Todos se volvieron. De la oscuridad salió un navajo, con una camisa de gamuza y un pañuelo en la cabeza. Iba a pie, con una hilera de caballos en una mano y en la otra una pistola, que agitaba por encima de la cabeza.
—¡Alabados sean Dios y Jesús!
Empezó a meterse entre la gente, que le abría paso.
Ford reconoció a Willy Becenti.
Eddy siguió apuntando a Ford con la pistola.

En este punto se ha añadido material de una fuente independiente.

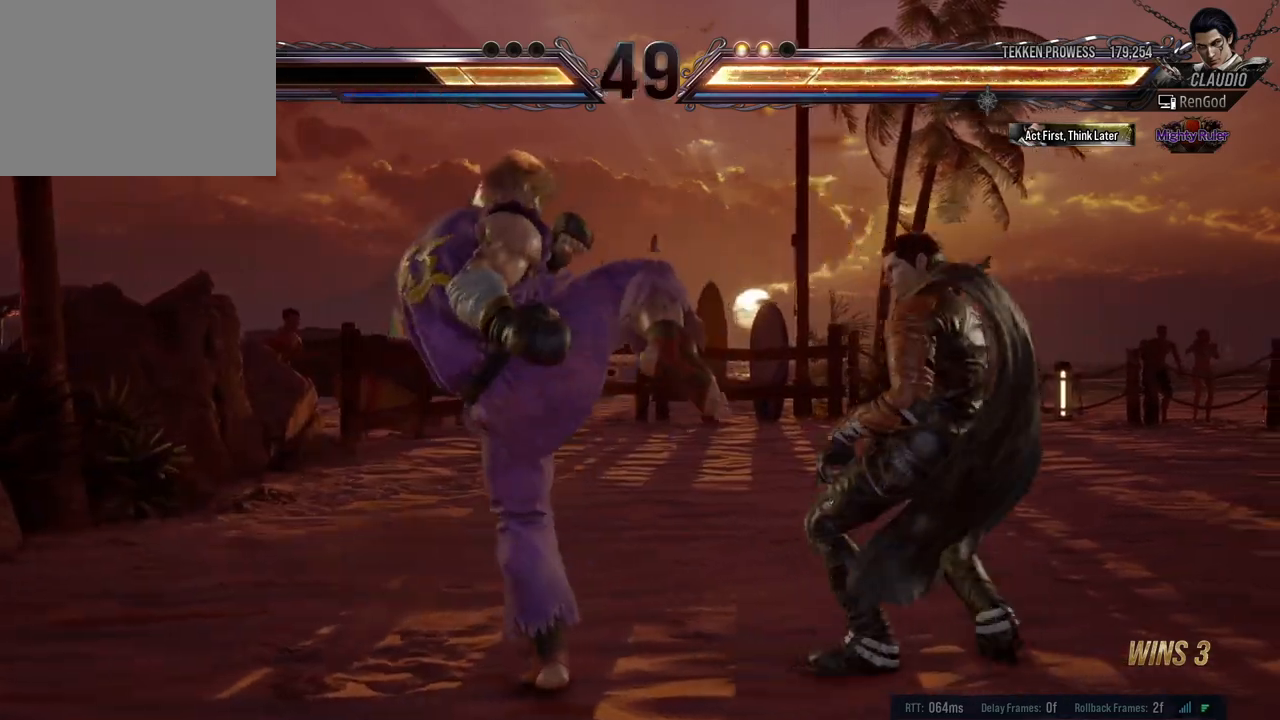
{"buttons": [], "left_stick": "center", "events": [[50, "left_stick", "center"], [100, "left_stick", "right"], [167, "A", "down"], [217, "A", "up"], [250, "left_stick", "center"], [283, "A", "down"], [350, "A", "up"], [400, "A", "down"], [467, "A", "up"]]}
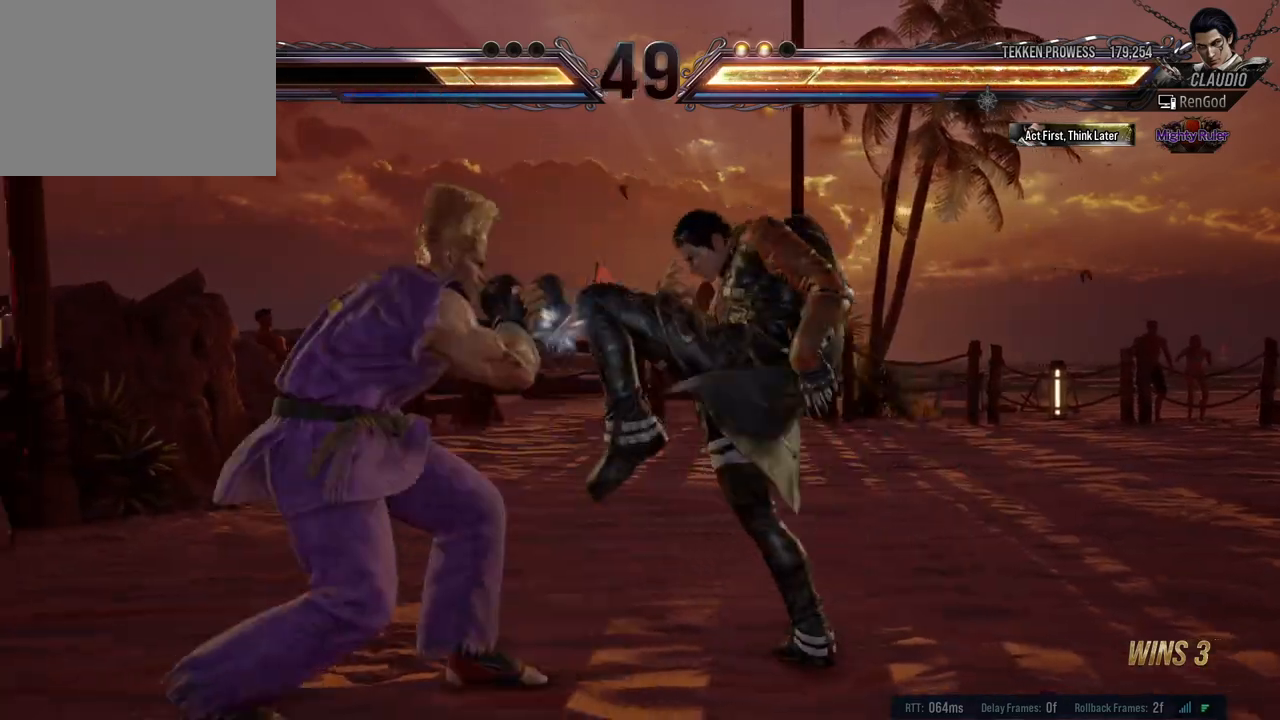
{"buttons": [], "left_stick": "right", "events": [[50, "A", "down"], [100, "A", "up"], [167, "left_stick", "right"], [400, "left_stick", "center"], [500, "left_stick", "right"]]}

—¡Alabados sean Dios y Jesús! —exclamó otra vez Becenti, que iba derecho hacia ellos con sus caballos, mientras los fieles arrodillados no tenían más remedio que apartarse—. ¡Alabado sea el buen Señor! ¡Amén, hermano!
—¡Alabado sea Dios! —respondía la gente de modo maquinal—. ¡Alabado sea Jesús!

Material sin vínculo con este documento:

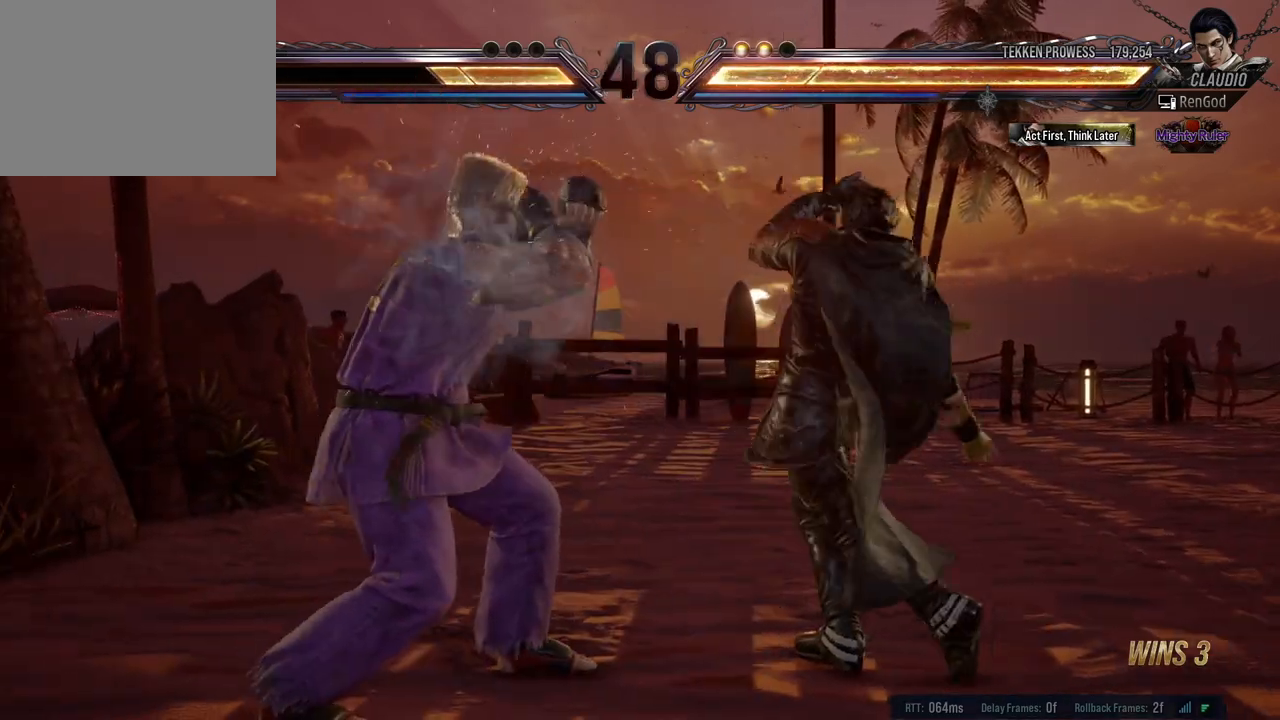
{"buttons": [], "left_stick": "right", "events": [[100, "left_stick", "center"], [167, "left_stick", "right"]]}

—¡Amigo en Cristo! —dijo Doke, levantándose—. ¿Quien eres?
—¡Alabado sea Jesús! —volvió a exclamar Willy—. ¡Somos hermanos en Cristo! ¡Venimos para estar con vosotros!
Los caballos estaban nerviosos; encabritados y con los ojos en blanco, asustaban a la gente, que se echaba a un lado. Detrás de los caballos, la luz rojiza iluminó a un jinete que los guiaba por la retaguardia. Ford reconoció a Nelson Begay, el chamán.
Becenti detuvo los animales justo delante del grupo de científicos; las bestias, inquietas, se agolpaban con los ojos desquiciados, sacudiendo las cabezas, casi fuera de control.
La gente seguía apartándose, nerviosa.
—¿Qué hacéis con los caballos? —exclamó enojado Eddy.
—¡Queremos estar con vosotros!
Becenti le miró con cara de tonto, a la vez que se le caía una de las cuerdas, como por accidente. El primer caballo intentó encabritarse. Becenti pisó la cuerda para impedírselo.
—¡Sooo, caballo! —exclamó.
Se agachó a recoger la cuerda, movimiento que aprovechó para murmurar al grupo, lo bastante alto para que le oyeran:
—Cuando os diga ya, montad en los caballos y nos iremos.
Doke ocupó el espacio vacío que había delante de Eddy y de Ford.
—Oye, amigo, más vale que me digas quién eres y qué acabas de decirles a los prisioneros.
—Ya me has oído, hermano —dijo Becenti, con voz aguda y lastimera—. ¡Soy un amigo en Cristo! ¡He pensado que podíais necesitar caballos!
—Nos estás molestando, idiota. Llévate a estos bichos para que no estorben.
—Vale, vale, hermano, lo siento; solo quería ayudar. —Becenti se volvió—. ¡Sooo, caballos! —exclamó, agitando mucho los brazos—. ¡Tranquilos! ¡Sooo!
Si algún efecto parecieron surtir sus gritos, fue ponerlos aún más nerviosos. Los cogió por los ronzales y empezó a hacerles dar media vuelta para irse, pero no se le veía muy diestro en el manejo de animales. Como no le obedecían, les amenazó con un lazo en-rollado. Entonces se giraron muy bruscamente, obligando a Doke y a Eddy a retroceder, e interponiéndose entre ellos dos y los cautivos. Uno de los caballos se encabritó.